Berdasarkan data penanganan perkara terbaru, tercatat sekitar 60 persen kasus perceraian didominasi oleh pasangan lulusan SD atau berlatar belakang pendidikan rendah.
Data mencengangkan ini disampaikan langsung oleh Ketua PA Kota Tegal, Muhammad Jamil, dalam Rapat Koordinasi Lintas Sektoral Pencegahan Perkawinan Anak di Kota Tegal, Selasa (23/6/2026).
Jamil membeberkan bahwa angka perceraian di Kota Tegal tetap bertengger di grafik yang tinggi dari tahun ke tahun. Berdasarkan data PA Kota Tegal:
Tahun 2024: 449 kasus diputus.
Tahun 2025: 436 kasus diputus.
Tahun 2026 (Per 31 Mei): Sudah menyentuh 191 kasus.
"Melihat tren per Mei 2026, jumlah ini sangat mungkin terus bertambah jika tidak ada campur tangan dari semua pihak untuk melakukan pencegahan," ujar Jamil.
Lebih lanjut, Jamil menekankan bahwa fenomena perceraian yang didominasi lulusan SD ini mayoritas ditemukan di kawasan pesisir Kota Tegal. Di wilayah tersebut, pola pikir ekonomi jangka pendek kerap mengalahkan urgensi pendidikan formal anak.
"Banyak yang merasa jika anak sudah bisa miyang (melaut) dan menghasilkan uang, maka pihak keluarga akan langsung menikahkan mereka. Padahal kesiapan mentalnya belum matang," ungkapnya.
Melihat kondisi yang makin pelik, PA Kota Tegal mendesak Dinas Pendidikan setempat untuk segera melakukan intervensi, khususnya memperketat program wajib belajar minimal tingkat SMA/SMK.
Pasalnya, rendahnya tingkat pendidikan berkorelasi erat dengan maraknya pengajuan dispensasi nikah usia dini.
Pernyataan senada juga diungkapkan oleh Ketua Perlindungan Anak, Akhmad Syakur. Dalam forum yang sama, ia memaparkan data regional Jawa Tengah yang menunjukkan fakta tak kalah memprihatinkan.
Syakur menyebut, sebanyak 90 persen pernikahan di bawah umur terjadi karena kedaruratan kehamilan di luar nikah.
"Ini data rata-rata di Jawa Tengah yang sangat memprihatinkan.
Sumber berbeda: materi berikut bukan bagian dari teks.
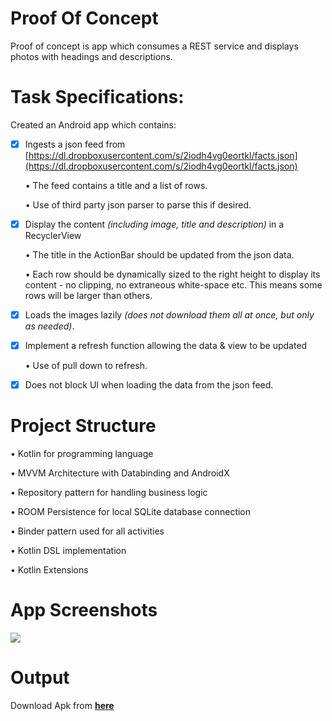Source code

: # Proof Of Concept
Proof of concept is app which consumes a REST service and displays photos with headings and
descriptions.

# Task Specifications:

Created an Android app which contains:
- [x] Ingests a json feed from [https://dl.dropboxusercontent.com/s/2iodh4vg0eortkl/facts.json](https://dl.dropboxusercontent.com/s/2iodh4vg0eortkl/facts.json)

    • The feed contains a title and a list of rows.
     
    • Use of third party json parser to parse this if desired.

- [x] Display the content *(including image, title and description)* in a RecyclerView

    • The title in the ActionBar should be updated from the json data.
 
    • Each row should be dynamically sized to the right height to display its content - no clipping, no extraneous white-space etc. This means some rows will be larger than others.

- [x] Loads the images lazily *(does not download them all at once, but only as needed)*.

- [x] Implement a refresh function allowing the data & view to be updated

    • Use of pull down to refresh.

- [x] Does not block UI when loading the data from the json feed.


# Project Structure
• Kotlin for programming language

• MVVM Architecture with Databinding and  AndroidX 

• Repository pattern for handling business logic

• ROOM Persistence for local SQLite database connection

• Binder pattern used for all activities

• Kotlin DSL implementation

• Kotlin Extensions 



# App Screenshots

![](https://i.stack.imgur.com/Sn6gb.jpg)


# Output

Download Apk from **[here](https://github.com/mitesh-vanaliya/Proof_Of_Concept/tree/master/APK/Proof_Of_Concept.apk)**
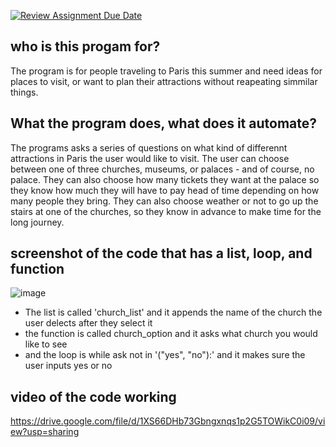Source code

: [![Review Assignment Due Date](https://classroom.github.com/assets/deadline-readme-button-22041afd0340ce965d47ae6ef1cefeee28c7c493a6346c4f15d667ab976d596c.svg)](https://classroom.github.com/a/DpCY8B3G)

## who is this progam for?
The program is for people traveling to Paris this summer and need ideas for places to visit, or want to plan their attractions without reapeating simmilar things. 

## What the program does, what does it automate? 
The programs asks a series of questions on what kind of differennt attractions in Paris the user would like to visit. The user can choose between one of three churches, museums, or palaces - and of course, no palace. They can also choose how many tickets they want at the palace so they know how much they will have to pay head of time depending on how many people they bring. They can also choose weather or not to go up the stairs at one of the churches, so they know in advance to make time for the long journey. 

## screenshot of the code that has a list, loop, and function
![image](https://github.com/user-attachments/assets/0601b73a-d935-4187-b127-f0b9766968b3)

- The list is called 'church_list' and it appends the name of the church the user delects after they select it
- the function is called church_option and it asks what church you would like to see
- and the loop is  while ask not in '("yes", "no"):' and it makes sure the user inputs yes or no 


## video of the code working 
https://drive.google.com/file/d/1XS66DHb73Gbngxnqs1p2G5TOWikC0i09/view?usp=sharing
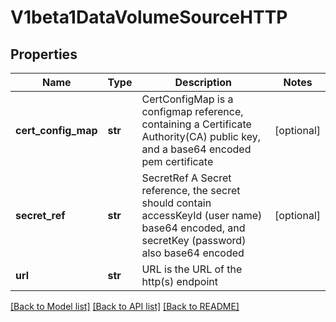 # V1beta1DataVolumeSourceHTTP

## Properties
Name | Type | Description | Notes
------------ | ------------- | ------------- | -------------
**cert_config_map** | **str** | CertConfigMap is a configmap reference, containing a Certificate Authority(CA) public key, and a base64 encoded pem certificate | [optional] 
**secret_ref** | **str** | SecretRef A Secret reference, the secret should contain accessKeyId (user name) base64 encoded, and secretKey (password) also base64 encoded | [optional] 
**url** | **str** | URL is the URL of the http(s) endpoint | 

[[Back to Model list]](../README.md#documentation-for-models) [[Back to API list]](../README.md#documentation-for-api-endpoints) [[Back to README]](../README.md)


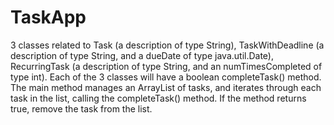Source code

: # TaskApp
3 classes related to Task (a description of type String), TaskWithDeadline (a description of type String, and a dueDate of type java.util.Date), RecurringTask  (a description of type String, and an numTimesCompleted of type int). Each of the 3 classes will have a boolean completeTask() method. The main method manages an ArrayList of tasks, and iterates through each task in the list, calling the completeTask() method. If the method returns true, remove the task from the list.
Perlu ada gerakan penyadaran masif di tengah masyarakat agar tidak longgar dalam mengawasi pergaulan anak," tegas Syakur.
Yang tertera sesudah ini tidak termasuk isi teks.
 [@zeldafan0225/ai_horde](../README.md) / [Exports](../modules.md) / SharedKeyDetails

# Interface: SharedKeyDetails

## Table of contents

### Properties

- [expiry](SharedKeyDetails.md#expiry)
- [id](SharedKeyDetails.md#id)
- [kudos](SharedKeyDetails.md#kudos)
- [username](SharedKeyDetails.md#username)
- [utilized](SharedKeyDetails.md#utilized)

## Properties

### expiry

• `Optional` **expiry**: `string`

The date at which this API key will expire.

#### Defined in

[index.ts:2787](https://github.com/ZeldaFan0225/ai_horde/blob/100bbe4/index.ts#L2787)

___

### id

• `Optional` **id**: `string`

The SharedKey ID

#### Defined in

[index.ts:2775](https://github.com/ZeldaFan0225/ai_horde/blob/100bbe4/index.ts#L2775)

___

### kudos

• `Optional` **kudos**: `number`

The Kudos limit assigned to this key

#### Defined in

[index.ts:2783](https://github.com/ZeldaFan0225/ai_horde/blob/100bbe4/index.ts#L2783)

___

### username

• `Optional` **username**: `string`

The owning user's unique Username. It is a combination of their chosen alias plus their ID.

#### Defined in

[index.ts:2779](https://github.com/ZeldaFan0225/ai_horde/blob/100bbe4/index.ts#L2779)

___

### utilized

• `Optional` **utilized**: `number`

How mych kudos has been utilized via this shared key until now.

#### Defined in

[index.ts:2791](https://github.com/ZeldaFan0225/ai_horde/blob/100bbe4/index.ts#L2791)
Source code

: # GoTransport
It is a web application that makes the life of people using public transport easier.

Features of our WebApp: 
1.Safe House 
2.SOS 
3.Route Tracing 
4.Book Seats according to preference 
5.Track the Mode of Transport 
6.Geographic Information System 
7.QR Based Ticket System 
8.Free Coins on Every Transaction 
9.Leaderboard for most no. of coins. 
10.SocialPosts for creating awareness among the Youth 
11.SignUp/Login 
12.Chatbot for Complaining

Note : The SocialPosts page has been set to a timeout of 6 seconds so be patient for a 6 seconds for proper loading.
Padahal, merujuk pada UU Nomor 16 Tahun 2019, negara telah menetapkan batas usia minimal pernikahan bagi laki-laki maupun perempuan adalah 19 tahun. Sementara dari sudut pandang medis, usia reproduksi sehat yang ideal baru dimulai pada umur 21 tahun.
Syakur mengimbau para orang tua agar lebih ketat mengawasi pergaulan anak dan tidak terburu-buru mengambil keputusan untuk menikahkan anak di bawah umur.